The paper can also be seen as a contribution to the literature on capital allocation in insurance companies. In previous articles, certain capital allocation methods are investigated to what extent they meet certain axiomatic requirements.Footnote 55 In our approach, we endogenise capital allocation by determining the optimal equity capital at the subsidiary level by shareholder-value-maximisation and thus find an economic foundation for group-wide capital allocation.

The paper also provides a basis for further empirical work.
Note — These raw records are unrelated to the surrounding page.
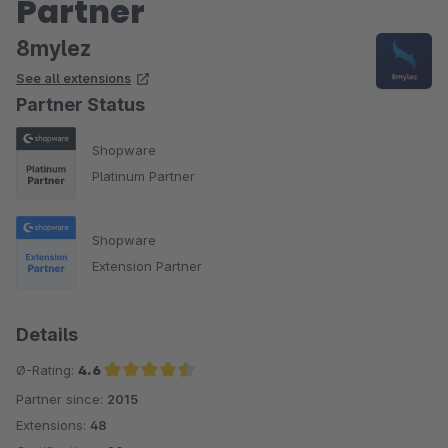
Partner
8mylez
See all extensions
Partner Status
Shopware
Platinum Partner
Shopware
Extension Partner
Details
Ø-Rating:
4.6
Partner since:
2015
Average rating of 4.6 out of 5 stars
Extensions:
48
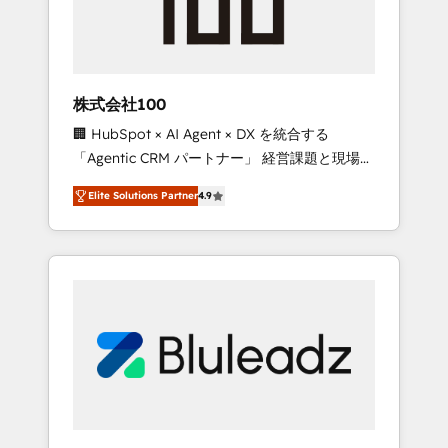
drive adoption from week one, in your time
zone. What we do ➤ Onboarding: Live in
weeks, with workflows built around your
business, not a template. ➤ Migration: Move
株式会社100
from any legacy CRM. Zero downtime, full
🏢 HubSpot × AI Agent × DX を統合する
data integrity. ➤ Implementation: Configure
「Agentic CRM パートナー」 経営課題と現場業
HubSpot to run your revenue process. Sales,
務をつなぐAIネイティブ・エージェンシーとし
marketing, and service wired together. ➤ AI
Elite Solutions Partner
4.9
て、HubSpot Eliteの実装力で顧客フロント業務
and Integrations: Layer Breeze AI, custom
を再設計します。 💡 100inc は何をする会社
agents, and APIs to remove manual work. ➤
か？ HubSpotを共通基盤に、AIエージェントを
Ongoing Management: Monthly tune-ups,
組み込んだ顧客フロント業務（マーケティン
feature rollouts, adoption coaching. Buying
グ・営業・CS）を組織全体で設計・実装する日
HubSpot, switching to it, or reviving a stale
本のAIネイティブ・エージェンシーです。事業
portal? We are built for the work.
部・グループ会社・部門が分立する組織で、デ
ータと業務プロセスのサイロ化を、CRMを軸と
した全社共通基盤に再構築します。意思決定
者・PMO・現場担当者に並走します。 1️⃣
HubSpot導入・活用支援 顧客データの一元化か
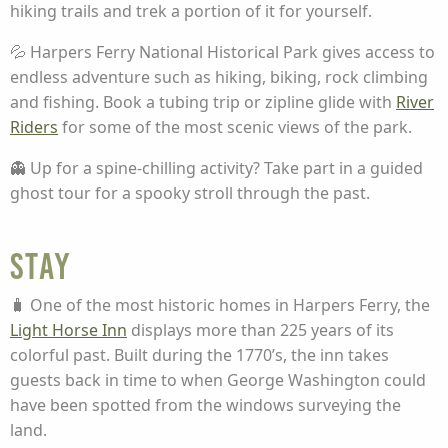
hiking trails and trek a portion of it for yourself.
💦 Harpers Ferry National Historical Park gives access to
endless adventure such as hiking, biking, rock climbing
and fishing. Book a tubing trip or zipline glide with
River
Riders
for some of the most scenic views of the park.
👻 Up for a spine-chilling activity? Take part in a guided
ghost tour for a spooky stroll through the past.
Stay
🧳 One of the most historic homes in Harpers Ferry, the
Light Horse Inn
displays more than 225 years of its
colorful past. Built during the 1770’s, the inn takes
guests back in time to when George Washington could
have been spotted from the windows surveying the
land.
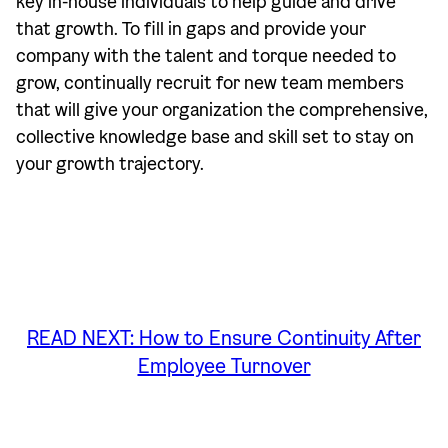
key in-house individuals to help guide and drive
that growth. To fill in gaps and provide your
company with the talent and torque needed to
grow, continually recruit for new team members
that will give your organization the comprehensive,
collective knowledge base and skill set to stay on
your growth trajectory.
READ NEXT: How to Ensure Continuity After
Employee Turnover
If it is possible to attribute certain parameter settings, such as price and default sensitivities, to certain insurance lines of business, we would have a theoretical basis for hypothesizing on possible benefits and drawbacks of insurance group-building. To this end, the numerical analyses in this paper provide first insights on the interdependence between insurance demand functions, frictional costs of capital, and group-building welfare effects.